-- Document segment follows --

Sunday, September 19, 2010

Noah's Sons and Their Descendants

Alice C. Linsley

Genesis tells us that Noah had 3 sons: Ham, Shem and Japheth. To these sons and their wives were born diverse peoples who we call "Afro-Asiatics." At the point in history of Noah's sons, they are more African than Asiatic, as is evident by the name given to Ham's son "Kush" (Gen. 10:6), the ancestral head of the ancient Kushites or Nubians who ruled the Upper Nile region. Ham is also the ancestral head of peoples identified with ancient Egypt, Ethiopia and Canaan.

It was the custom of these rulers to have 2 wives in separate households on a north-south axis. This made it easier for the rulers to control and tax commerical traffic moving through their territories. Remembering that Noah and his sons lived in the part of Africa through which the Nile flowed northward from its headlands in Nigeria, we can understand the practicality of this custom. In Canaan the commercial traffic moved in a north-south direction also.

In Genesis, 3 sons represent a tribal unity and there are many such units listed. Consider these 3-clan confederations:

Jubal, Jabal and Tubal-Kain
Ham, Shem and Japheth
Haran, Nahor and Abraham
Yisbak, Esau and Jacob
Og, Magog and Gog
Uz, Buz and Huz

Within these confederations three priest lines consistently intermarried. So the lines of Ham and Shem intermarried and the lines of Nahor and Abraham intermarried. It appears that Japheth's descendants moved out of the Upper Nile area into Europe and the Near East.

-- Document segment concluded --
-- Listed entries follows --

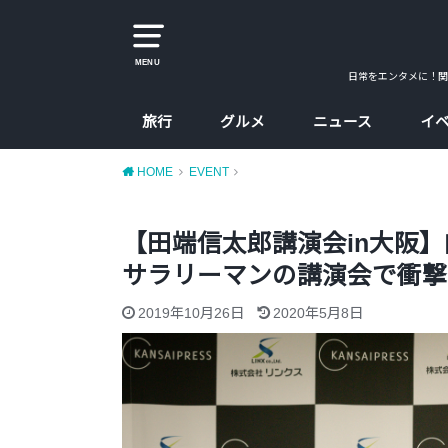
MENU
日常をエンタメに！関
旅行
グルメ
ニュース
イ
大阪
京都
兵庫
奈良
カレー
ラーメン
カフェ
たこ焼、お好み焼
大阪コスパ飯
HOME
EVENT
【田端信太郎講演会in大阪
サラリーマンの講演会で衝撃
2019年10月26日
2020年5月8日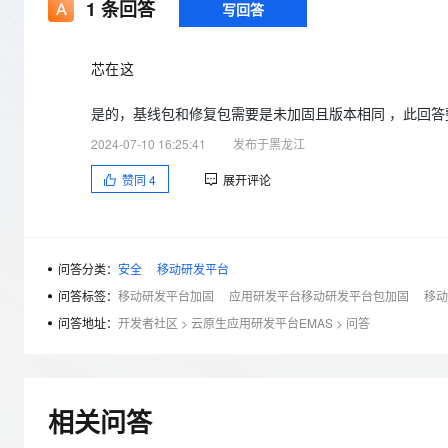
存储
天池大赛
1
条回答
写回答
Qwen3.7-Plus
云解析DNS
解决方案免费试用 新老
电子合同
最高领取价值200元试用
能看、能想、能动手的多模
安全
网络与CDN
AI 算法大赛
畅捷通
芯在这
大数据开发治理平台 Data
AI 产品 免费试用
网络
安全
云开发大赛
Qwen3-VL-Plus
Tableau 订阅
1亿+ 大模型 tokens 和 
是的，基线包和修复包需要是未加固且版本相同 ，此回答整
可观测
入门学习赛
中间件
AI空中课堂在线直播课
云防火墙
140+云产品 免费试用
2024-07-10 16:25:41
发布于黑龙江
上云与迁云
云原生的云上边界网络安全
产品新客免费试用，最长1
数据库
赞同
4
展开评论
生态解决方案
大模型服务
企业出海
大模型ACA认证体验
大数据计算
助力企业全员 AI 认知与能
行业生态解决方案
千问AI平台-Token Plan
政企业务
媒体服务
开发者生态解决方案
问答分类：
安全
移动研发平台
企业服务与云通信
问答标签：
移动研发平台加固
应用研发平台移动研发平台包加固
移动
千问AI平台-模型体验
AI 开发和 AI 应用解决
在线体验全尺寸、多种模态
问答地址：
开发者社区
>
云原生应用研发平台EMAS
>
问答
域名与网站
Happy 系列大模型
终端用户计算
Serverless
相关问答
开发工具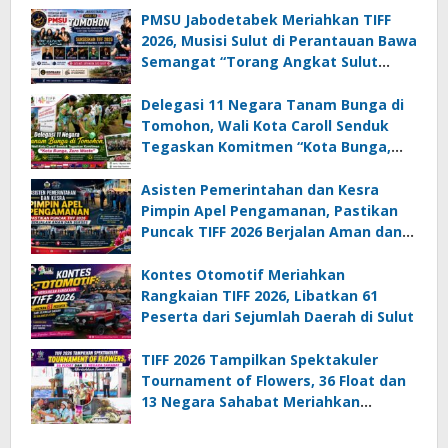
PMSU Jabodetabek Meriahkan TIFF
2026, Musisi Sulut di Perantauan Bawa
Semangat “Torang Angkat Sulut
Lewat Musik”
Delegasi 11 Negara Tanam Bunga di
Tomohon, Wali Kota Caroll Senduk
Tegaskan Komitmen “Kota Bunga,
Zero Waste”
Asisten Pemerintahan dan Kesra
Pimpin Apel Pengamanan, Pastikan
Puncak TIFF 2026 Berjalan Aman dan
Sukses
Kontes Otomotif Meriahkan
Rangkaian TIFF 2026, Libatkan 61
Peserta dari Sejumlah Daerah di Sulut
TIFF 2026 Tampilkan Spektakuler
Tournament of Flowers, 36 Float dan
13 Negara Sahabat Meriahkan
Tomohon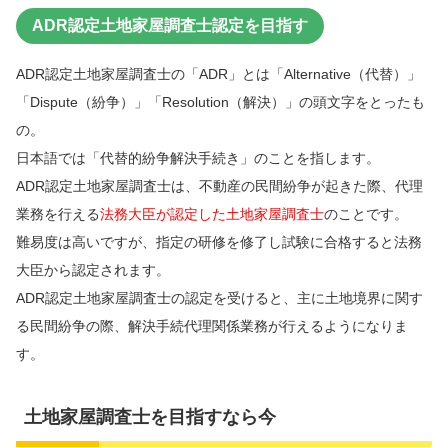
ADR認定土地家屋調査士認定を目指す
ADR認定土地家屋調査士の「ADR」とは「Alternative（代替）」
「Dispute（紛争）」「Resolution（解決）」の頭文字をとったも
の。
日本語では「代替的紛争解決手続き」のことを指します。
ADR認定土地家屋調査士は、不動産の民間紛争が起きた際、代理
業務を行える
法務大臣が認定した土地家屋調査士
のことです。
難易度は高いですが、指定の研修を修了し試験に合格すると法務
大臣から認定されます。
ADR認定土地家屋調査士の認定を受けると、主に土地境界に関す
る民間紛争の際、解決手続代理関係業務が行えるようになりま
す。
土地家屋調査士を目指すなら今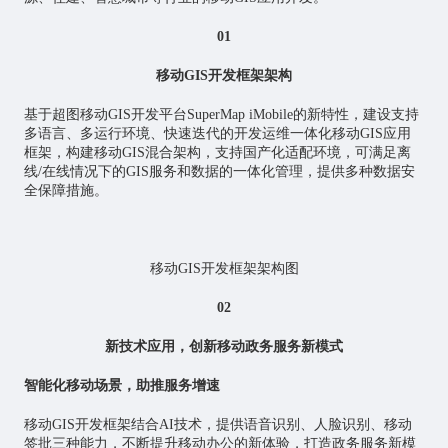
01
移动GIS开发框架架构
基于超图移动GIS开发平台SuperMap iMobile的新特性，建设支持
多语言、多运行环境、快速迭代的开发运维一体化移动GIS应用
框架，构建移动GIS混合架构，支持国产化适配环境，可满足离
线/在线情况下的GIS服务和数据的一体化管理，提供多种数据安
全保障措施。
移动GIS开发框架架构图
02
新技术应用，创新移动政务服务新模式
智能化移动场景，助推服务增速
移动GIS开发框架结合AI技术，提供语音识别、人脸识别、移动
签批三种能力，不断提升移动办公的新体验，打造政务服务新模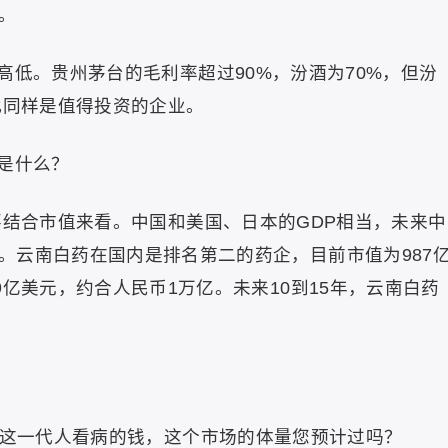
。
高低。贵州茅台的毛利率超过90%，汾酒为70%，但汾
此同样是值得投资的企业。
是什么？
要结合市值来看。中国和美国、日本的GDP相当，未来中
。云南白药在国内是排名第二的药企，目前市值为987
9亿美元，约合人民币1万亿。未来10到15年，云南白药
后这一代人看病的钱，这个市场的体量您预计过吗？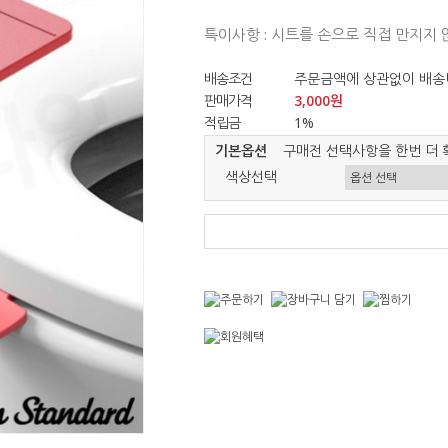
특이사항 : 시트를 손으로 직접 만지지
배송조건
주문금액에 상관없이 배송
판매가격
3,000원
적립금
1%
기본옵션
구매전 선택사항을 한번 더 
색상선택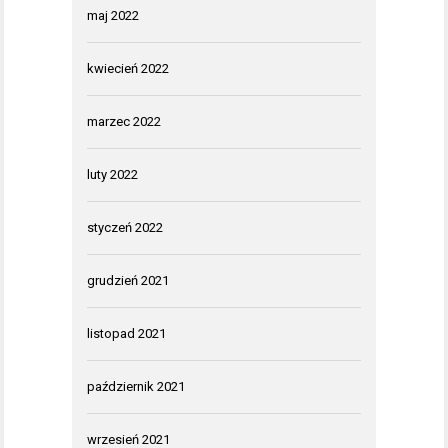
maj 2022
kwiecień 2022
marzec 2022
luty 2022
styczeń 2022
grudzień 2021
listopad 2021
październik 2021
wrzesień 2021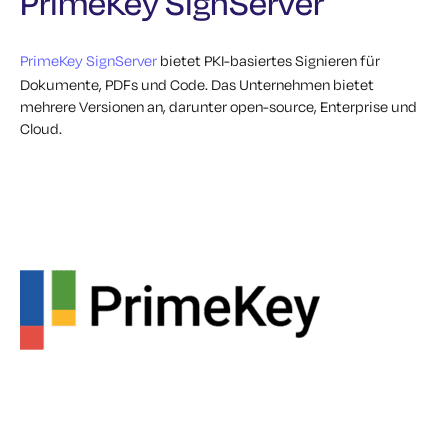
PrimeKey SignServer
PrimeKey SignServer
bietet PKI-basiertes Signieren für
Dokumente, PDFs und Code. Das Unternehmen bietet
mehrere Versionen an, darunter open-source, Enterprise und
Cloud.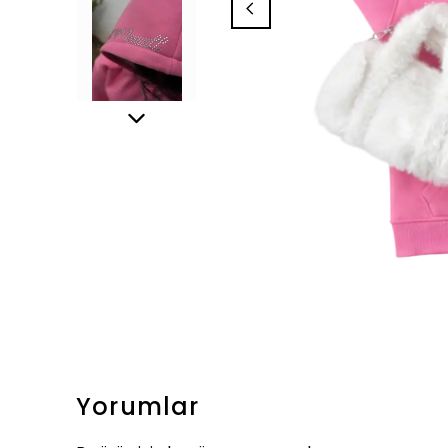
Yorumlar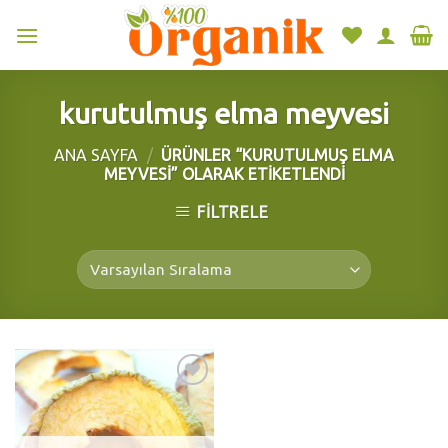
Skip
to
content
kurutulmuş elma meyvesi
ANA SAYFA
/
ÜRÜNLER “KURUTULMUŞ ELMA
MEYVESI” OLARAK ETIKETLENDI
FILTRELE
Add to
wishlist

-- Listed entries concluded --

Exercise goal:
Answer these questions from the post on Noah's sons:
(a) Which three sons of Noah does Genesis name?
(b) How did the rulers keep their two wives?
(c) Where does it appear that Japheth's descendants moved?
The items above have nothing to do with the post on Noah's sons.

Task result:
(a) Ham, Shem and Japheth.
(b) In separate households on a north-south axis.
(c) Out of the Upper Nile area into Europe and the Near East.